Former President George W. Bush has taken up painting. Jay Leno, in the final stretch of his long and illustrious career as host of NBC’s Tonight Show, invited the former president to be a guest on the show last November. Bush agreed, and his wife, Laura, joined him.
Notably, Bush has remained away from the spotlight through five years (and counting) of his post-presidency. Quite admirably, when Leno asked him why he hasn’t chimed in on politics, Bush replied: “I don’t think it’s good for the country to have a former president criticize his successor.” But Bush has no qualms about sharing a story that reveals an insatiable inferiority complex and a need to measure up to the United States, by a contemporary of his – then and current Russian leader Vladimir Putin.
The conversation switched to Bush’s newfound painting passion, and the highlight of the interview was when Bush revealed a portrait of Leno that he painted. The more newsworthy painting, however, was that of his Bush’s Scottish Terrier, Barney, because of what it revealed.
Bush recalled when he was still president that Putin was visiting the United States, and Bush introduced Putin to Barney. “He kind of dissed him,” Bush said. “He looked at him as if to say ‘you call that a dog?’” A year later, Bush told Leno, he was in Russia and Putin introduced him to his own dog, a hound much larger than Barney, and Putin said: “Bigger, stronger, and faster than Barney.”
In an interview last week with his daughter, Jenna Bush Hager of the Today Show, Bush revealed a collection of his paintings now on display at the George W. Bush Presidential Library and Museum in Dallas, TX. Bush discussed his dealings with the Russian leader: “I had a good relationship with him throughout, it became more tense as time went on. In many ways, he views the U.S. as an enemy. He wouldn’t say that, [but] I felt that.” Putin’s worldview, Bush said, was that something was either good for the United States, or good for Russia, and “I tried to dispel him of that notion.”
What about the Barney reference? “When Putin called his dog ‘bigger, stronger, and faster than Barney,’ I thought: wow, anyone who thinks ‘my dog is bigger than your dog’ is an interesting character,” and Bush’s painting of Putin reflects that, he said.
Bush has painted other world leaders as well, including former British Prime Minister Tony Blair, which Bush says “reveals a compassionate person and a reliable friend.”
Putin’s seeming “American obsession” is not uncommon among Russian leaders. Former Soviet Premier Nikita Khrushchev told then- Vice President Richard Nixon “your grandchildren will be communists.” “He was wrong,” Nixon later remarked in a memoir.
As to that Bush-Putin relationship in its early, pre-tense stages, “I looked into Vladimir’s eyes” and peered into his soul what was Bush had said, which years later drew scorn and ridicule by Democrats and Republicans alike.
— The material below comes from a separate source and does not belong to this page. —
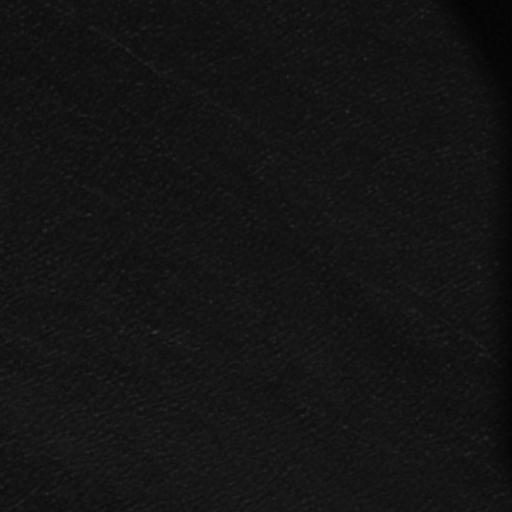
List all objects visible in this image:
river: (251, 393)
Apparently, the window into Putin’s soul is not through his eyes, but through his view of canines.
So how did Bush go from being Commander-in-Chief to Painter-in-Chief? He was inspired to paint by Winston Churchill’s essay “Painting is a Pastime,” he says, and through he had never before picked up a paintbrush, said “I wanted to make sure the last chapters of my life were full…and painting would help open my mind.”
As for the Barney painting, when Leno saw it, he joked: “I can’t even see where you painted over the number, that is beautifully done,” which drew a hearty laugh from the good-humored former president.